Now we generate ALE data from the var_cars
GAM model and
plot it.
cars_ale <- ale(
var_cars, cars_gam,
parallel = 2 # CRAN limit (delete this line on your own computer)
)
# Print all plots
cars_plots <- plot(cars_ale)
cars_1D_plots <- cars_plots$distinct$mpg$plots[[1]]
patchwork::wrap_plots(cars_1D_plots, ncol = 2)
We can see that ale
has no trouble modelling any of the
datatypes in our sample (logical, factor, ordered, integer, or double).
It plots line charts for the numeric predictors and column charts for
everything else.
The numeric predictors have rug plots that indicate in which ranges
of the x (predictor) and y (mpg
) values data actually
exists in the dataset. This helps us to not over-interpret regions where
data is sparse. Since column charts are on a discrete scale, they cannot
rug plots. Instead, the percentage of data represented by each column is
displayed.
We can also generate and plot the ALE data for all two-way interactions.
cars_ale_2D <- ale(
var_cars, cars_gam,
complete_d = 2,
parallel = 2 # CRAN limit (delete this line on your own computer)
)
# Print plots
cars_2D_plots <- plot(cars_ale_2D)
cars_2D_plots <- cars_2D_plots$distinct$mpg$plots[[2]]
cars_2D_plots |>
# extract list of x1 ALE outputs
purrr::walk(\(it.x1) {
# plot all x2 plots in each .x1 element
patchwork::wrap_plots(it.x1, ncol = 2) |>
print()
})
There are no interactions in this dataset. (To see what ALE interaction plots look like in the presence of interactions, see the {ALEPlot} comparison vignette, which explains the interaction plots in more detail.)
Finally, as explained in the vignette on modelling with small datasets, a more appropriate modelling workflow would require bootstrapping the entire model, not just the ALE data. So, let’s do that now.
mb <- model_bootstrap(
var_cars,
cars_gam,
boot_it = 10, # 100 by default but reduced here for a faster demonstration
parallel = 2, # CRAN limit (delete this line on your own computer)
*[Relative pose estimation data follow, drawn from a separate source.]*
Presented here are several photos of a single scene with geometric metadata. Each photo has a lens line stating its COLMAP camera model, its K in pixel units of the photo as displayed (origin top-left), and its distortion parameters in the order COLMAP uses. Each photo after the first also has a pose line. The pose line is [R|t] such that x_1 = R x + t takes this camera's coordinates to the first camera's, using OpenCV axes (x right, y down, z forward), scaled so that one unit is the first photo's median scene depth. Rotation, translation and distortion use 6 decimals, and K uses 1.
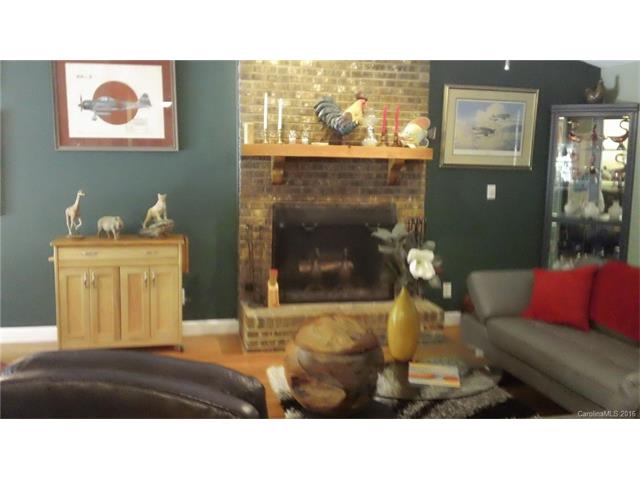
lens RADIAL K [[650.2, 0, 313.1], [0, 650.2, 220.4], [0, 0, 1]] dist [0.109502, -0.329637]
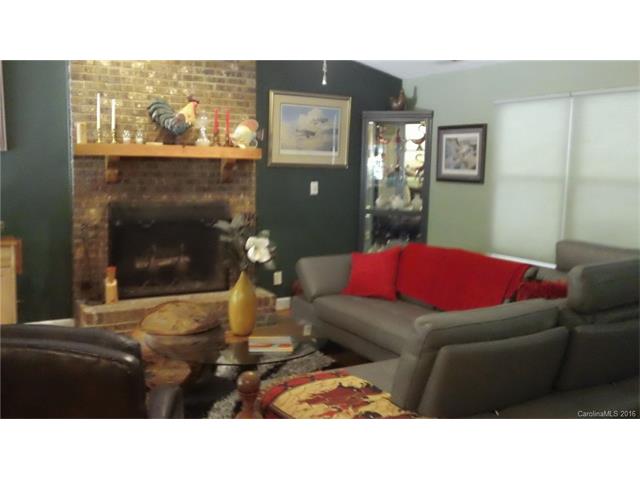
lens RADIAL K [[650.2, 0, 313.1], [0, 650.2, 220.4], [0, 0, 1]] dist [0.109502, -0.329637]
pose [[0.964801, -0.027153, 0.261577, -0.021085], [0.027268, 0.999623, 0.003192, 0.008062], [-0.261565, 0.004053, 0.965177, -0.070552]]
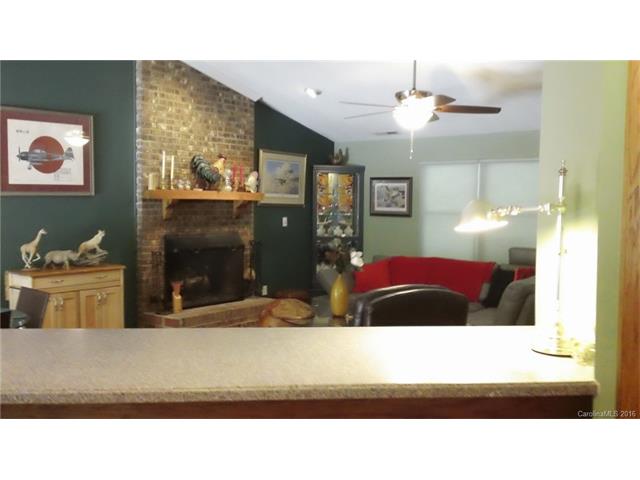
lens RADIAL K [[616.6, 0, 320.0], [0, 616.6, 240.0], [0, 0, 1]] dist [0.002674, -0.006904]
pose [[0.789854, -0.045669, 0.611592, -0.571788], [0.059406, 0.998232, -0.002180, 0.005427], [-0.610411, 0.038054, 0.791171, -0.165819]]
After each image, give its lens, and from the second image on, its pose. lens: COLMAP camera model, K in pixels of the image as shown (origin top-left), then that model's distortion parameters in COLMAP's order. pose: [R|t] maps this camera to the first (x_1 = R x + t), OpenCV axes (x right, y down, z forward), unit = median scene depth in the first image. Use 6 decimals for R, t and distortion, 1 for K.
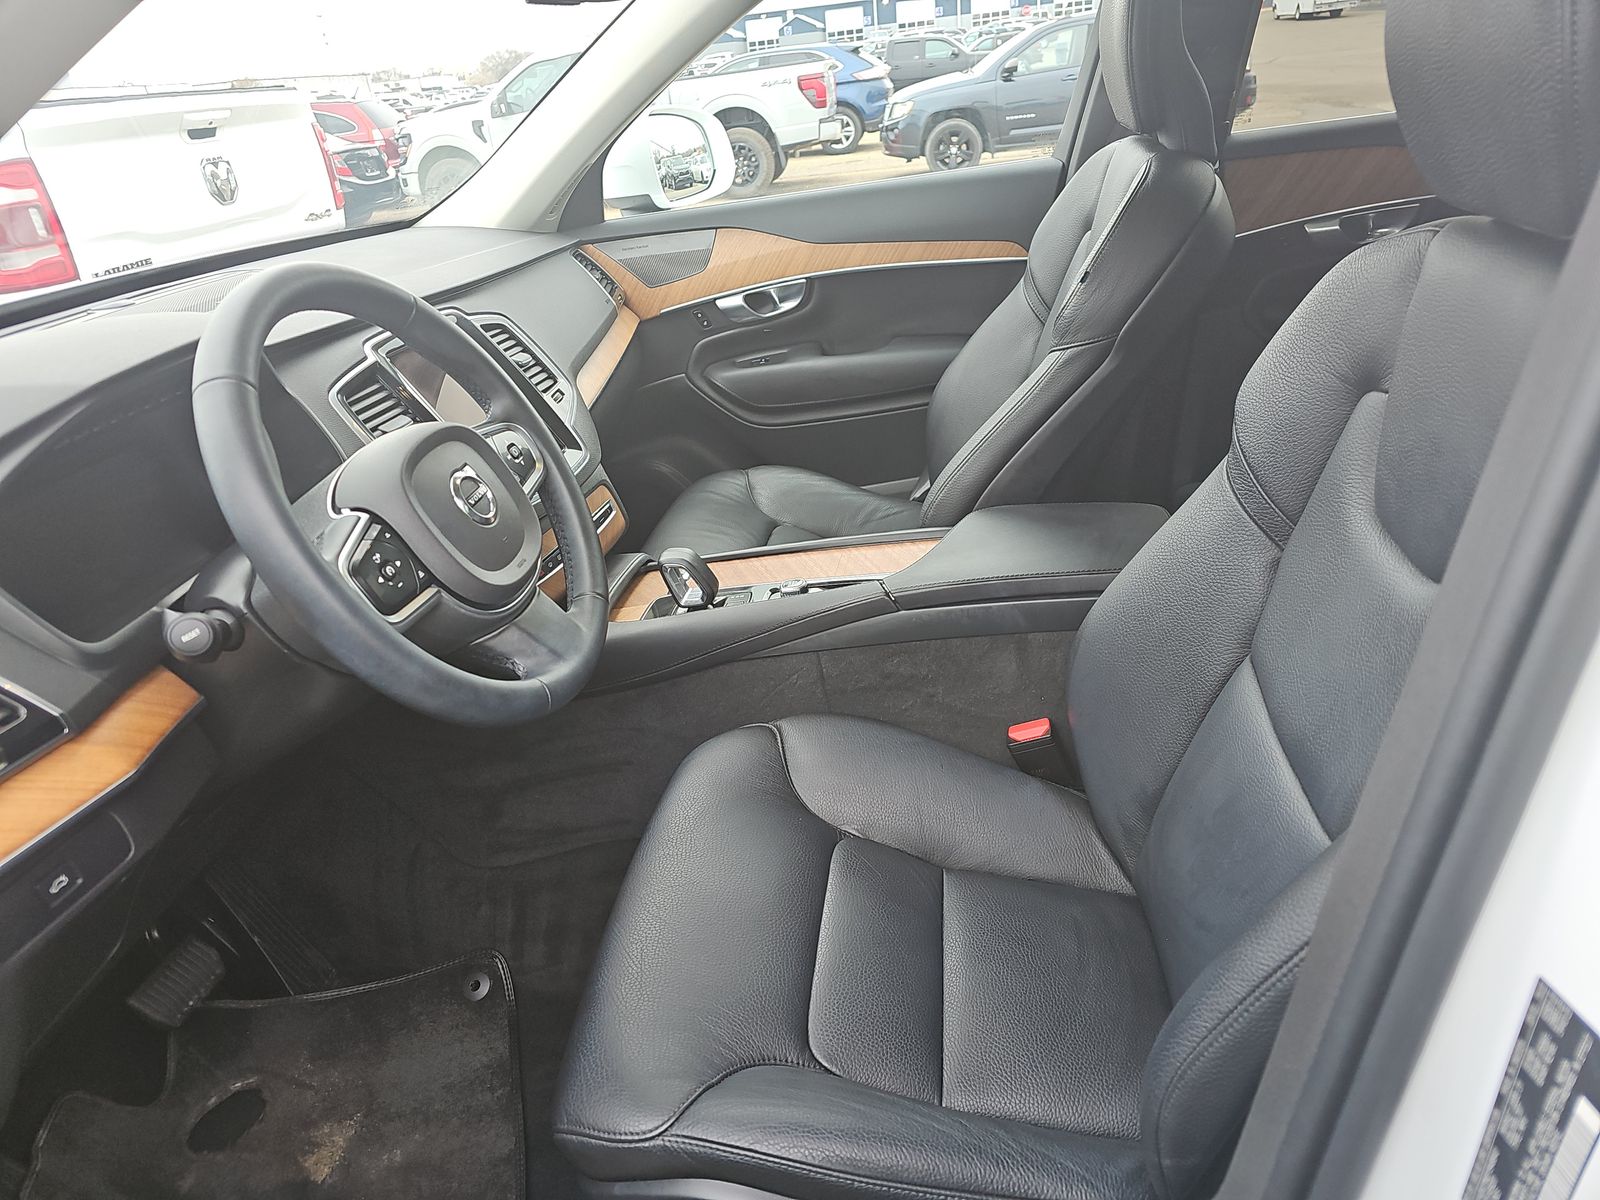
lens RADIAL K [[1070.4, 0, 809.2], [0, 1070.4, 603.9], [0, 0, 1]] dist [0.026391, -0.005984]
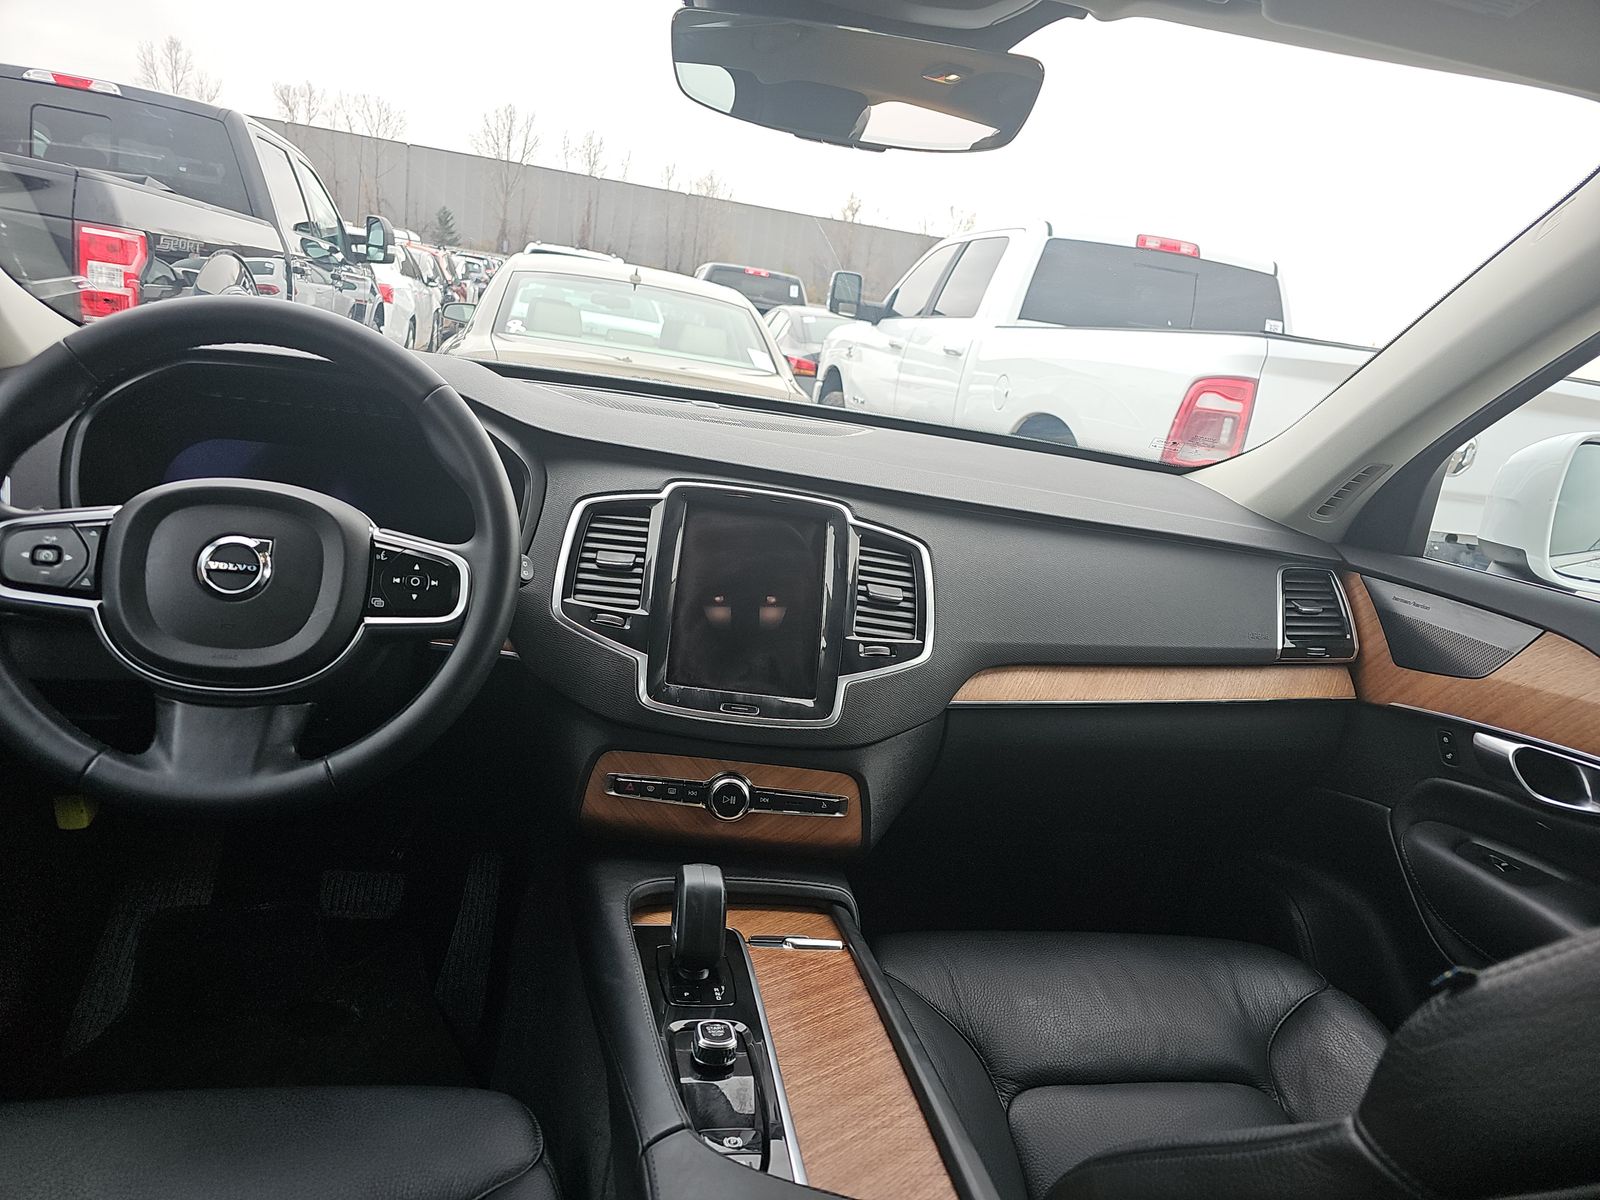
lens RADIAL K [[1070.4, 0, 809.2], [0, 1070.4, 603.9], [0, 0, 1]] dist [0.026391, -0.005984]
pose [[0.309865, 0.381573, -0.870854, 0.284823], [-0.576701, 0.803636, 0.146920, -0.215467], [0.755910, 0.456696, 0.469072, 0.418868]]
seed = 2 # workaround to avoid random error on such a small dataset
)
mb_plots <- plot(mb)
mb_1D_plots <- mb_plots$distinct$mpg$plots[[1]]
patchwork::wrap_plots(mb_1D_plots, ncol = 2)
(By default, model_bootstrap()
creates 100 bootstrap
samples but, so that this illustration runs faster, we demonstrate it
here with only 10 iterations.)
With such a small dataset, the bootstrap confidence interval always overlap with the middle band, indicating that this dataset cannot support any claims that any of its variables has a meaningful effect on fuel efficiency (mpg). Considering that the average bootstrapped ALE values suggest various intriguing patterns, the problem is no doubt that the dataset is too small–if more data were collected and analyzed, some of the patterns would probably be confirmed.